Tea: The Natural Mood Booster

mood boosting tea
Diana L

Tea: The Natural Mood Booster

Life has its ups and downs. What if you learned you could go through that life in a better mood more often, and naturally? Some research says you can!

Studies show that the ingredients in a cup of tea can:

  • Improve focus
  • Lift a mood
  • Reduce stress
  • Stave off depression and anxiety, and possibly even dementia.

Tea lovers around the world understand the relaxing nature of a cup of tea. Some drink it to stay hydrated or boost energy in the morning. But they also drink it to soothe the midday nerves or unwind at night.

Even though tea drinkers believe in the benefits of tea, scientists are now on board as well. They continue to dig deeper into how exactly tea can be a natural mood booster.

Science has shown that tea actually reduces cortisol, a known stress hormone. Drinking just half a cup of green tea per day appears to lower the risk of depression or developing dementia.

What Ingredients in Tea Boost Your Mood?

Tea has antioxidants like EGCG that can help people feel calmer and more focused. Research has shown that combining caffeine with L-theanine, an amino acid, improves memory and reaction time.

This may sound a little odd because we often relate caffeine to coffee. If consumed too much, coffee may lead to anxiety, restlessness, jitters, irregular heartbeat, and trouble sleeping. 

Andrew Scholey of Swinburne University of Technology in Melbourne Australia calls tea a bit paradoxical. "Tea is calming, but alerting at the same time".

Clinical depression is a real thing. Do not confuse it with the occasional mood drop that many casually refer to as depression. But there is clear evidence that tea can make moderate mood improvements in the average person.

Best Teas for Mood Boost

  • Chamomile is a popular bedtime tea. Chamomile flowers contain apigenin – an antioxidant that causes brain receptors to induce relaxation and improve sleep.

    Chamomile tea may also help increase serotonin production that controls moods. Daily consumption may help with anxiety and depression and help boost the body against the effects of stress. Chamomile has a flavor that is similar to crisp green apples.
  • Ginseng can help protect against stress and anxiety and reduce symptoms of depression, like fatigue.

  • Green tea has many health benefits, like preventing heart disease and boosting immunity. It also has l-theanine, an amino acid that slows down caffeine absorption. L-theanine also may have a natural anti-anxiety effect.

  • Passionflower Tea is made from the passionflower petals. Research has found that passionflower tea may help improve sleep quality. As an herbal tea, it may also help boost GABA levels that promote relaxation and provide a restful night's sleep.

  • The invigorating aroma of Peppermint tea is delightfully refreshing. Studies have shown the peppermint scent alone may help induce relaxation while also possibly reduce depression, anxiety, and stress. Peppermint tea also contains anti-inflammatory properties that aid in reducing pain and inflammation.

Mood boosting tea: Is the benefit in the brew or the experience?

Tea is one of the most consumed beverages in the world. Yet surprisingly little is known about its effects on human behavior. However, the evidence available generally shows that tea has a positive effect on mood and cognitive function.

A study published in Korea reported that those who regularly consumed green tea were 21% less apt to develop depression over their lifetime when compared to non-drinkers. And in a Singapore study of people over 55, those who drank just one cup of tea per week proved better at memory and tasks requiring information processing than did non-tea-drinkers. These results are similar to those obtained in a person who exercises 2.5 hours per week.

But researchers are also looking at the possibility that the experience of brewing and drinking tea is adding to the effect, not just the tea alone. Unlike the drive-thru at Starbucks, drinking tea is often associated with setting aside time to enjoy the experience.
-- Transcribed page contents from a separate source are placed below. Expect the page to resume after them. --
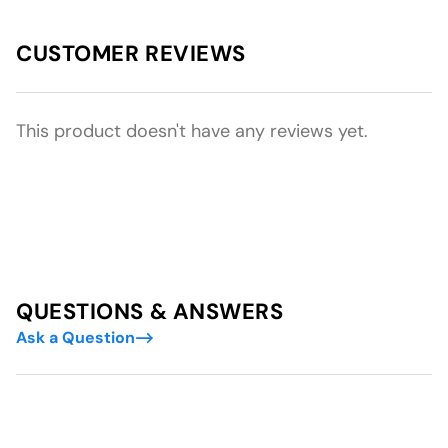
CUSTOMER REVIEWS
This product doesn't have any reviews yet.
QUESTIONS & ANSWERS
Ask a Question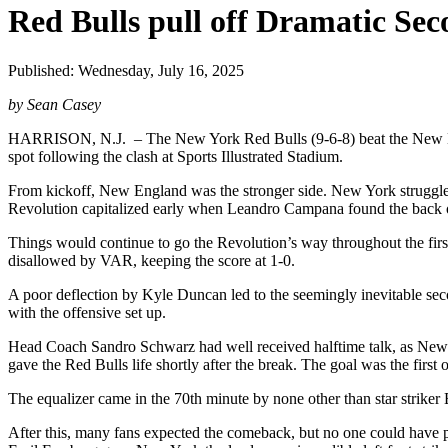
Red Bulls pull off Dramatic S
Published: Wednesday, July 16, 2025
by Sean Casey
HARRISON, N.J. – The New York Red Bulls (9-6-8) beat the New Engl
spot following the clash at Sports Illustrated Stadium.
From kickoff, New England was the stronger side. New York struggled
Revolution capitalized early when Leandro Campana found the back of 
Things would continue to go the Revolution’s way throughout the firs
disallowed by VAR, keeping the score at 1-0.
A poor deflection by Kyle Duncan led to the seemingly inevitable se
with the offensive set up.
Head Coach Sandro Schwarz had well received halftime talk, as New Y
gave the Red Bulls life shortly after the break. The goal was the first 
The equalizer came in the 70th minute by none other than star striker
After this, many fans expected the comeback, but no one could have pred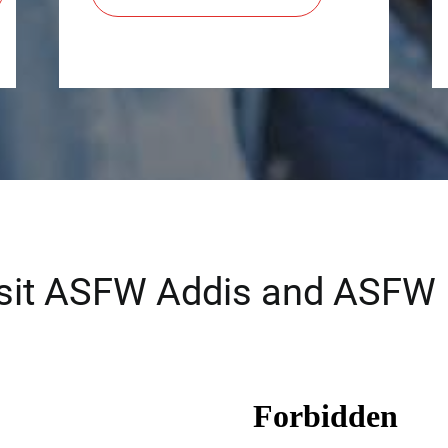
isit ASFW Addis and ASFW 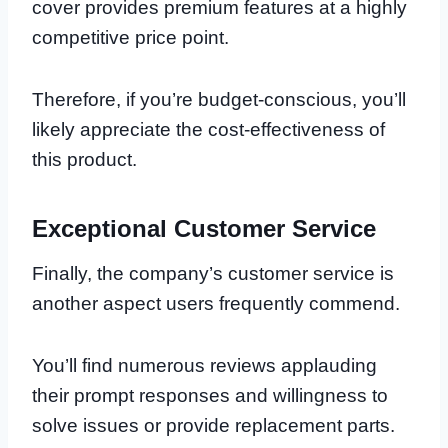
cover provides premium features at a highly
competitive price point.
Therefore, if you’re budget-conscious, you’ll
likely appreciate the cost-effectiveness of
this product.
Exceptional Customer Service
Finally, the company’s customer service is
another aspect users frequently commend.
You’ll find numerous reviews applauding
their prompt responses and willingness to
solve issues or provide replacement parts.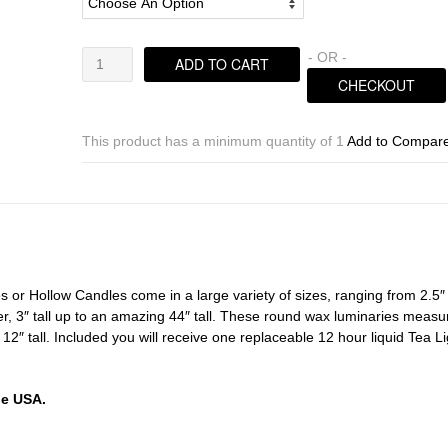
Hollow
- OR -
ADD TO CART
Candles
CHECKOUT
Wax
Luminaries
Sizes
This product has a minimum quantity of 1
Add to Compar
8×4.5
|
8×7
|
8×9
|
8×12
or Hollow Candles come in a large variety of sizes, ranging from 2.5″
tall
r, 3″ tall up to an amazing 44″ tall. These round wax luminaries measu
(Bulk
r 12″ tall. Included you will receive one replaceable 12 hour liquid Tea L
Discounts)
quantity
he USA.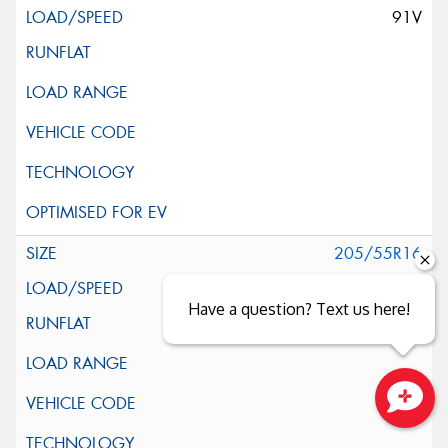
91V
205/55R16
91V
Have a question? Text us here!
Close sales faster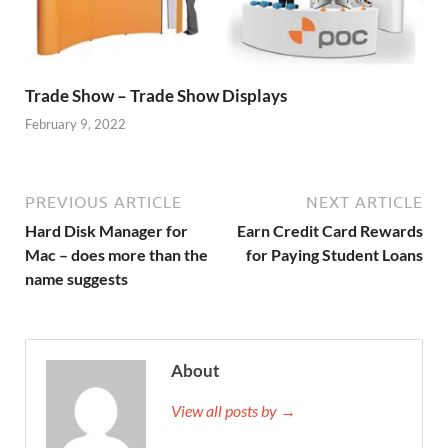
Trade Show – Trade Show Displays
February 9, 2022
PREVIOUS ARTICLE
NEXT ARTICLE
Hard Disk Manager for
Earn Credit Card Rewards
Mac – does more than the
for Paying Student Loans
name suggests
About
View all posts by →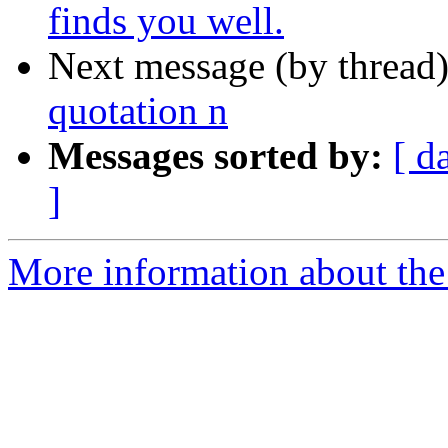
finds you well.
Next message (by thread
quotation n
Messages sorted by:
[ d
]
More information about the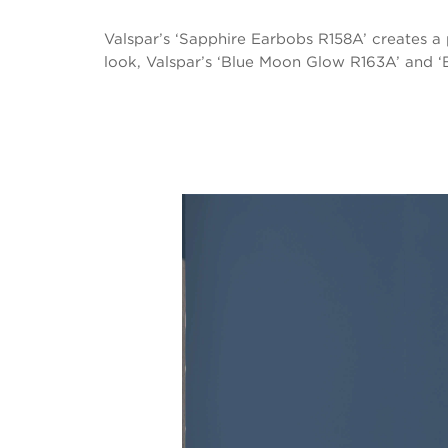
Valspar’s ‘Sapphire Earbobs R158A’ creates a 
look, Valspar’s ‘Blue Moon Glow R163A’ and ‘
Since tea is typically consumed at a time when looking for relaxation, the combination of the tea plus the experience may be responsible for the benefits.

But that aside, it's difficult to ignore science. In a test of healthy men, some were given black tea and some a caffeinated placebo. Those that consumed the black tea recovered from stressful tasks more quickly than the placebo group. After 50 minutes, the black tea drinkers reported they felt relaxed, and their cortisol levels had fallen to 53% of baseline, compared to 73% in the placebo group.

But science never stops. Research continues on tea as it relates to mental health benefits. While it is known that it benefits mood and cognition, they don't quite yet know the "why". Does the caffeine boost the effects of L-theanine or the other way around?

Until these questions of long-term benefits are answered, the medical use of tea will have to wait. But there's no reason we can't sip a cup of tea, improve mood and focus, and feel good.